On Wed, Nov 27, 2013 at 8:54 AM, Daniel Marjamäki 
<[email protected]<mailto:[email protected]>> wrote:
Hello!

>> Sure. I think it's even fine for a compiler warning, since sizeof(size_t) is 
>> a clearer way to get the same result.

> I know I'm a little late here, but I think the reason why you wouldn't want 
> to use sizeof(size_t) is that you need to include certain standard library 
> headers to pull in size_t, I.E. <cstddef>. The same goes for ptrdiff_t. Doing 
> sizeof(sizeof(whatever)) frees you from that requirement.

To me it sounds like they prefer misleading code instead of an #include then. I 
wonder if you or anybody else here have seen such project. Or was it an idea 
when there could in theory be false positives?
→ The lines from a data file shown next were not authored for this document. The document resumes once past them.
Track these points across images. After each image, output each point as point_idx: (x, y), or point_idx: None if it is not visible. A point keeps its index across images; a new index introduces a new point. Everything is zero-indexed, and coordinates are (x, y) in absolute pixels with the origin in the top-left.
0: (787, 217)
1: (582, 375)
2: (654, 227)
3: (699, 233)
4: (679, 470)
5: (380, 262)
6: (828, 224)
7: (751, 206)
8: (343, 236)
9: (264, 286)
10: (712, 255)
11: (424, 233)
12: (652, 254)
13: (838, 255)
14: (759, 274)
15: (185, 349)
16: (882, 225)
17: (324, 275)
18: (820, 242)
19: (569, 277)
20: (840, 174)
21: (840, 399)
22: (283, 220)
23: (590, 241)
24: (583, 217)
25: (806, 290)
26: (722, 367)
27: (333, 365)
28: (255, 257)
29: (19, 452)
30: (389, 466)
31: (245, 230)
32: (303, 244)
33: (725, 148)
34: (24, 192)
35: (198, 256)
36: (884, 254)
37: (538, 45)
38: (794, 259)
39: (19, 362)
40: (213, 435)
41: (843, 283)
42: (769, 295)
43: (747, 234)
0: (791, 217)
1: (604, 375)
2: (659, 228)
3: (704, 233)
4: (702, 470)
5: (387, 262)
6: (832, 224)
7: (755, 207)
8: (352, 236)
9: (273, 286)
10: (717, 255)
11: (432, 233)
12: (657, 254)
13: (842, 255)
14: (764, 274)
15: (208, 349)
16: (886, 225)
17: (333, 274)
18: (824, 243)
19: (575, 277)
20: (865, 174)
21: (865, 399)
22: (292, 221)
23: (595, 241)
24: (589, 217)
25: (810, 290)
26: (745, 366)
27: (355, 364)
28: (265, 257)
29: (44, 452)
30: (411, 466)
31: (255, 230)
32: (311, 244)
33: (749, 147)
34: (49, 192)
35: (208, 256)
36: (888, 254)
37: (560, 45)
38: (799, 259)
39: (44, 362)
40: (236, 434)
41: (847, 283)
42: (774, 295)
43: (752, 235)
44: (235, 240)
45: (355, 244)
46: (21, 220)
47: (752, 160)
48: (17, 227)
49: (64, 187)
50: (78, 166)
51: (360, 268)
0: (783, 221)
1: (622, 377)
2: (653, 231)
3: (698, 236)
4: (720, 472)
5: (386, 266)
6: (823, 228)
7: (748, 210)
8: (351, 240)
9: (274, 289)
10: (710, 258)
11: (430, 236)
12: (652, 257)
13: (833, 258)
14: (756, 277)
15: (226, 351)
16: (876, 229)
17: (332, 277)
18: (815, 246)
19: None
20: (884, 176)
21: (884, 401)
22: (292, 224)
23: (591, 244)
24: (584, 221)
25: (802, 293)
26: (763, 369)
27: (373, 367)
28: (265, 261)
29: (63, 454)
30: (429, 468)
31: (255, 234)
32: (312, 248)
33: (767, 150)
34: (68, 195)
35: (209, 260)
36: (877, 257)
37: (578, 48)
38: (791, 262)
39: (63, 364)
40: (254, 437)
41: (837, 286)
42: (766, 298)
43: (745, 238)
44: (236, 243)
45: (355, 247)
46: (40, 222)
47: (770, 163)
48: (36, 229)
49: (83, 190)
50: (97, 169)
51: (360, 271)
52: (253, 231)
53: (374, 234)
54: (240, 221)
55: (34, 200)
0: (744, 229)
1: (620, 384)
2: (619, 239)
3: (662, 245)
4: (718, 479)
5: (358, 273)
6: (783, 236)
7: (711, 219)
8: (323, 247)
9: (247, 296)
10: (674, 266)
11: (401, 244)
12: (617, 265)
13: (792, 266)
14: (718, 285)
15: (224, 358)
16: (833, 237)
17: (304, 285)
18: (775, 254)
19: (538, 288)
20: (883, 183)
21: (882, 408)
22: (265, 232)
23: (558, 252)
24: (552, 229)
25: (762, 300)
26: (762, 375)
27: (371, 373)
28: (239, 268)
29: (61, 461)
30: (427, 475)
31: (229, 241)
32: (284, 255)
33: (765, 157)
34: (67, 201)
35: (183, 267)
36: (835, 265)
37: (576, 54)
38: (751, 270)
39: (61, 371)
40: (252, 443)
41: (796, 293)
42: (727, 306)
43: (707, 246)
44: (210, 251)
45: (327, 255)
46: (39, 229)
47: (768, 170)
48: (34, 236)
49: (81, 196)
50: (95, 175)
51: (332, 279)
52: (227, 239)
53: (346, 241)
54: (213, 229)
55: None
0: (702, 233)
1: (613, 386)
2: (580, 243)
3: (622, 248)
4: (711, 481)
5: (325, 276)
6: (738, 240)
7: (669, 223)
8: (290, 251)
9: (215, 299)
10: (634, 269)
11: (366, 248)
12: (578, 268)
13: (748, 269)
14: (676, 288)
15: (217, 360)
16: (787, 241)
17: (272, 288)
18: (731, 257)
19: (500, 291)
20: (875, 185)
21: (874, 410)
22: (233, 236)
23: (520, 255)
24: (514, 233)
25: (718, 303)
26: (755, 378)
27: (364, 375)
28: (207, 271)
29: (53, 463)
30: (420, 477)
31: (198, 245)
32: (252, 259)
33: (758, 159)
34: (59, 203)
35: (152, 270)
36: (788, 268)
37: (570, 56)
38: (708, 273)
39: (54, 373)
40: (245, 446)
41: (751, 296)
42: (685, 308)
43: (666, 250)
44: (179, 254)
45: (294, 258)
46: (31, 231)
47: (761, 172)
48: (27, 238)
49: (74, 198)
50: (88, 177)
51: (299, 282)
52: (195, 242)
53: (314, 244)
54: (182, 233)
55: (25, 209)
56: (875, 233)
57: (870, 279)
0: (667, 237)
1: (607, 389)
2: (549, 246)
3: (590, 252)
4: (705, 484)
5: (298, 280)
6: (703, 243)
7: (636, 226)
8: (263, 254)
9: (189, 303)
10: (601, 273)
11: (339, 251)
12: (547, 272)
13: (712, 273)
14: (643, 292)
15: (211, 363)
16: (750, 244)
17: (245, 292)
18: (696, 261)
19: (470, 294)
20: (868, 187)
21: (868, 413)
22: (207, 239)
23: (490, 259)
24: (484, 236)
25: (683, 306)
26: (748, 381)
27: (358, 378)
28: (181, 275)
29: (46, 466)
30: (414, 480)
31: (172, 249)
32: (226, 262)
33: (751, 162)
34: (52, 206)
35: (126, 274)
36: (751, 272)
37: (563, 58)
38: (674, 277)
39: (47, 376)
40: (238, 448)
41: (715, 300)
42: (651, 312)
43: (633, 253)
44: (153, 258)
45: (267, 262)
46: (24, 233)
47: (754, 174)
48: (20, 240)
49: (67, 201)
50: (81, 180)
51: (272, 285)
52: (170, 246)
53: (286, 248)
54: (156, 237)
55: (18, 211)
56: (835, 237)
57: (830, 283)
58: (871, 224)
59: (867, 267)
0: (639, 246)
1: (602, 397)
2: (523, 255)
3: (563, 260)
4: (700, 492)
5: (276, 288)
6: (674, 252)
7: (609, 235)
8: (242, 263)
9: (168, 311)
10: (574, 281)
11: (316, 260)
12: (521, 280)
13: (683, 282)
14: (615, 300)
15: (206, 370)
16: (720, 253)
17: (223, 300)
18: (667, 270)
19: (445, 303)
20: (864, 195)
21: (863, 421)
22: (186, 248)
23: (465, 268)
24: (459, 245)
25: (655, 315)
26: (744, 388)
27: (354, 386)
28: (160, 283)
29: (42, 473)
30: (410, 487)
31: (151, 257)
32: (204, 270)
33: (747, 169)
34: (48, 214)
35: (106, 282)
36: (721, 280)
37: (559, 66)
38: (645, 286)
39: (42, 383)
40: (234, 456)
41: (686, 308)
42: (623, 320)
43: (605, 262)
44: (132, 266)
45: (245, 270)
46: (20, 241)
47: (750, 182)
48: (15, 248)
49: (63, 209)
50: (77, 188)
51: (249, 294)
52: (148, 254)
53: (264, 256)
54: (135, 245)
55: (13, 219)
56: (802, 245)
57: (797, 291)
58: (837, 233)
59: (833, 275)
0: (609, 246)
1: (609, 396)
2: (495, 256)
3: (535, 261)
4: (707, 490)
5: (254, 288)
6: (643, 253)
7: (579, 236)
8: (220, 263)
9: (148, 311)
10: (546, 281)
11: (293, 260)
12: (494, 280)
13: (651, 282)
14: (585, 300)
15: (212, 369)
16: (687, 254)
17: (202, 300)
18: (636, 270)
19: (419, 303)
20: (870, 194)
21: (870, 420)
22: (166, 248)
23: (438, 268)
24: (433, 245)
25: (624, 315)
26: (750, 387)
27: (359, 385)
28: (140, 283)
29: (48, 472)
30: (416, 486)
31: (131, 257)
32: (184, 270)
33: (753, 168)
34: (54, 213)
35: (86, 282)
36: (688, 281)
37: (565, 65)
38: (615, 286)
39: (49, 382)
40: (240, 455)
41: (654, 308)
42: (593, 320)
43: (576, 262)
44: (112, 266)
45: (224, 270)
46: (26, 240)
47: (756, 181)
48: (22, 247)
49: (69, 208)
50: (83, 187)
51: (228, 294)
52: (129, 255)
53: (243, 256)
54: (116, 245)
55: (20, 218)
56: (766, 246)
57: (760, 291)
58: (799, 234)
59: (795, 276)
I'm just looking for potential false positives and trying to understand the 
rationale of such valid code. I'm not one of the people who has done 
sizeof(sizeof(whatever)), so I can't speak for them, but I don't think it's 
that unreasonable to want to avoid including a standard header file. One reason 
might be that you simply might not have a standard library implementation 
available. Not wanting to pull in unnecessary code into translation units that 
depend on it is another.

As for the SFINAE concern, that is a use-case that I genuinely have encountered 
(and many have encountered, specifically when implementing type traits for 
automatically detecting expression validity, such as if + is defined for a 
given pair of operands). That said, regarding SFINAE, there are alternatives 
that don't require sizeof and that are generally better overall anyway. In 
particular, using decltype instead of sizeof in such situations is the better 
approach since decltype works in places where the expression results in void 
(whereas the sizeof version would break) and it doesn't require instantiating 
the argument whereas sizeof does. Using decltype would also not trigger this 
warning. Simply not doing the check in such SFINAE contexts obviously gets rid 
of such false positives too, but it's worth noting that these uses of sizeof 
are still dubious even with respect to SFINAE in modern code. Because of that, 
recommending decltype instead of sizeof could even be a possibility here rather 
than not producing a warning during SFINAE at all. This has the benefit of 
alerting people to the more subtle bugs coming from using sizeof as opposed to 
decltype for expression validity tests.

I want to get this warning into clang. I wonder if it will make you happy if we 
only write the warning only when we see a #include anywhere in the file. If we 
see an #include then the project uses includes. Most real files include files 
so this heuristic wouldn't hurt the hit rate much imho.

I'm happy already without stuff like that. Again, I'm just trying to enumerate 
and understand the potential false positives, especially if it makes it 
possible to recommend an alternative when the warning is triggered.